Write the listing out again word for word, skipping each picture.
------ Material provided ------
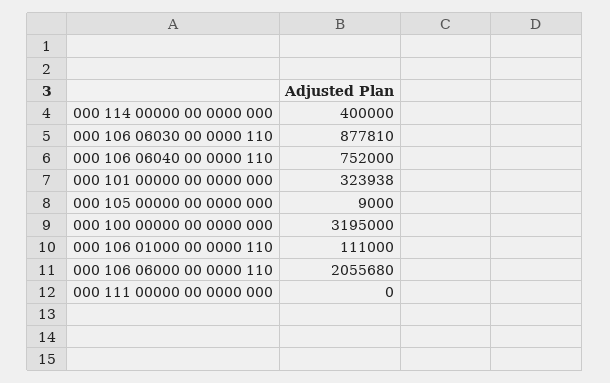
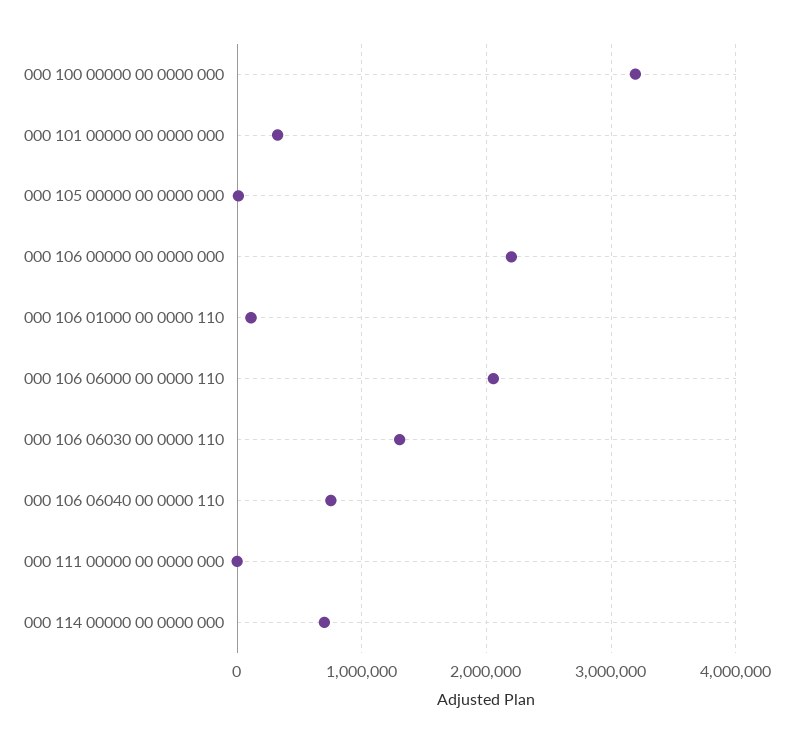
  {
-   "000 114 00000 00 0000 000": 400000,
+   "000 114 00000 00 0000 000": 700000,
-   "000 106 06030 00 0000 110": 877810,
+   "000 106 06030 00 0000 110": 1300000,
    "000 106 06040 00 0000 110": 752000,
    "000 101 00000 00 0000 000": 323938,
    "000 105 00000 00 0000 000": 9000,
    "000 100 00000 00 0000 000": 3195000,
    "000 106 01000 00 0000 110": 111000,
    "000 106 06000 00 0000 110": 2055680,
-   "000 111 00000 00 0000 000": 0
+   "000 111 00000 00 0000 000": 0,
+   "000 106 00000 00 0000 000": 2200000
  }

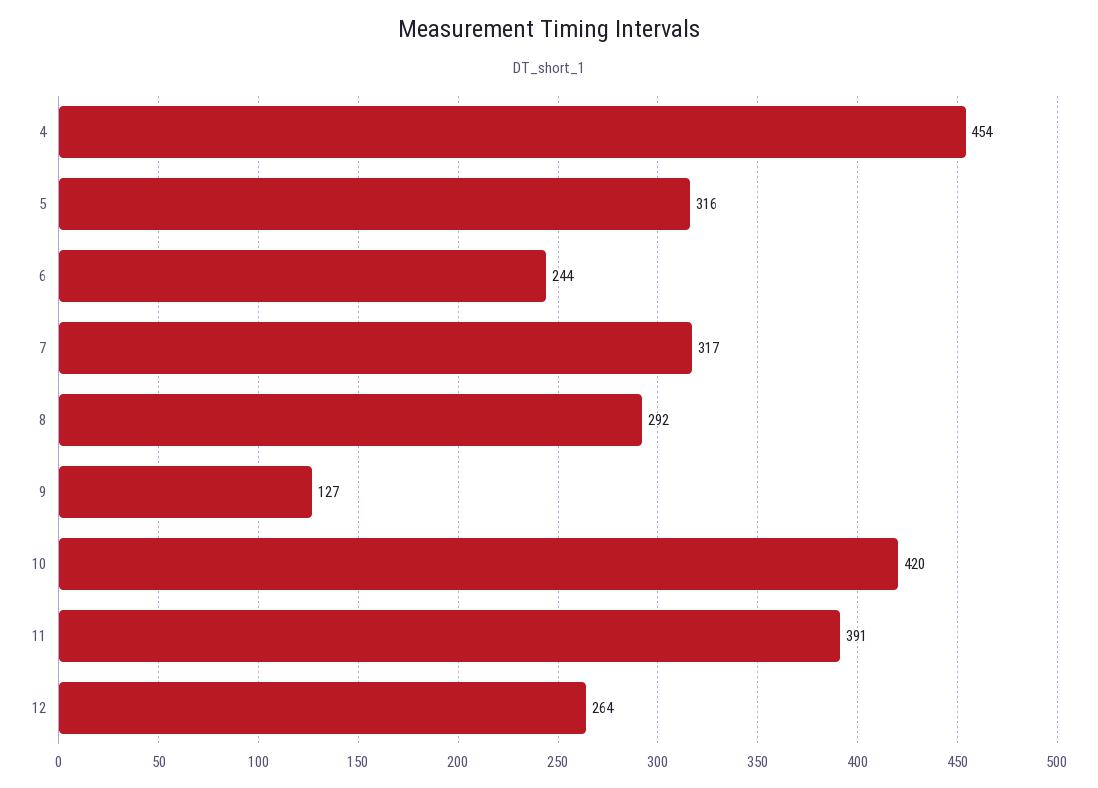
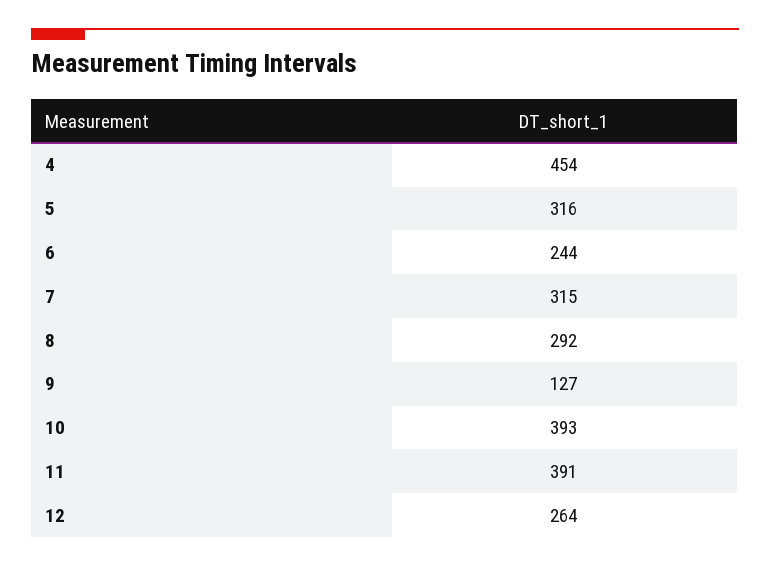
  {
    "4": 454,
    "5": 316,
    "6": 244,
-   "7": 317,
+   "7": 315,
    "8": 292,
    "9": 127,
-   "10": 420,
+   "10": 393,
    "11": 391,
    "12": 264
  }

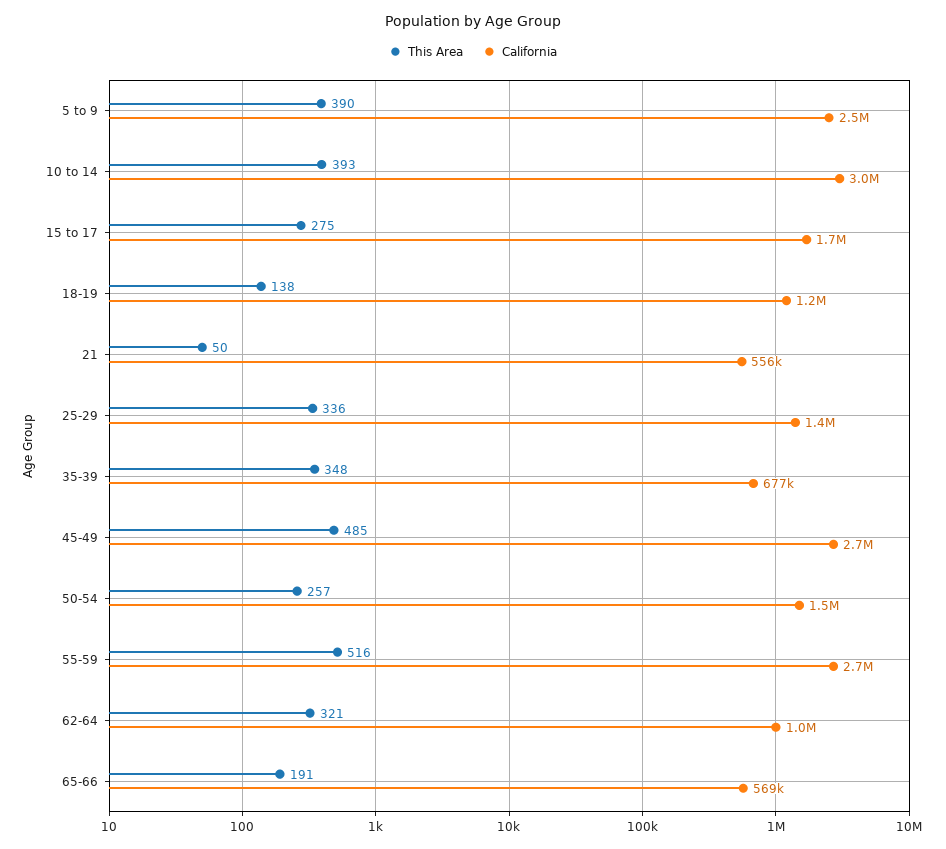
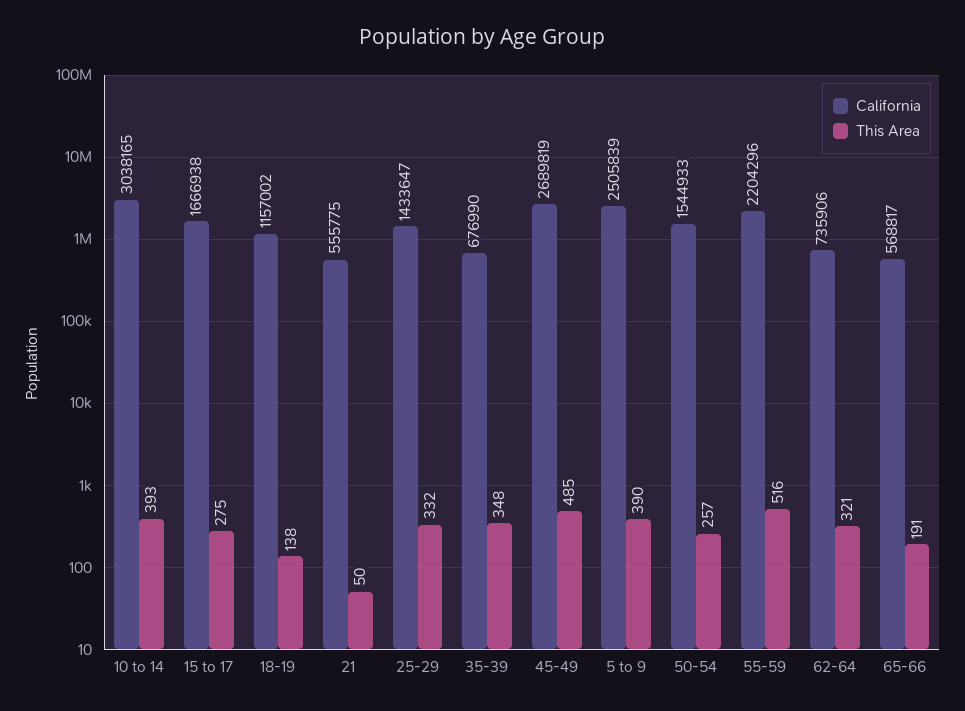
  {
    "This Area": {
      "5 to 9": 390,
      "10 to 14": 393,
      "15 to 17": 275,
      "18-19": 138,
      "21": 50,
-     "25-29": 336,
+     "25-29": 332,
      "35-39": 348,
      "45-49": 485,
      "50-54": 257,
      "55-59": 516,
      "62-64": 321,
      "65-66": 191
    },
    "California": {
      "5 to 9": 2505839,
      "10 to 14": 3038165,
      "15 to 17": 1666938,
      "18-19": 1157002,
      "21": 555775,
      "25-29": 1433647,
      "35-39": 676990,
      "45-49": 2689819,
      "50-54": 1544933,
-     "55-59": 2700000,
+     "55-59": 2204296,
-     "62-64": 1000000,
+     "62-64": 735906,
      "65-66": 568817
    }
  }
------
§ Response area
  {
-   "000 114 00000 00 0000 000": 400000,
+   "000 114 00000 00 0000 000": 700000,
-   "000 106 06030 00 0000 110": 877810,
+   "000 106 06030 00 0000 110": 1300000,
    "000 106 06040 00 0000 110": 752000,
    "000 101 00000 00 0000 000": 323938,
    "000 105 00000 00 0000 000": 9000,
    "000 100 00000 00 0000 000": 3195000,
    "000 106 01000 00 0000 110": 111000,
    "000 106 06000 00 0000 110": 2055680,
-   "000 111 00000 00 0000 000": 0
+   "000 111 00000 00 0000 000": 0,
+   "000 106 00000 00 0000 000": 2200000
  }

  {
    "4": 454,
    "5": 316,
    "6": 244,
-   "7": 317,
+   "7": 315,
    "8": 292,
    "9": 127,
-   "10": 420,
+   "10": 393,
    "11": 391,
    "12": 264
  }

  {
    "This Area": {
      "5 to 9": 390,
      "10 to 14": 393,
      "15 to 17": 275,
      "18-19": 138,
      "21": 50,
-     "25-29": 336,
+     "25-29": 332,
      "35-39": 348,
      "45-49": 485,
      "50-54": 257,
      "55-59": 516,
      "62-64": 321,
      "65-66": 191
    },
    "California": {
      "5 to 9": 2505839,
      "10 to 14": 3038165,
      "15 to 17": 1666938,
      "18-19": 1157002,
      "21": 555775,
      "25-29": 1433647,
      "35-39": 676990,
      "45-49": 2689819,
      "50-54": 1544933,
-     "55-59": 2700000,
+     "55-59": 2204296,
-     "62-64": 1000000,
+     "62-64": 735906,
      "65-66": 568817
    }
  }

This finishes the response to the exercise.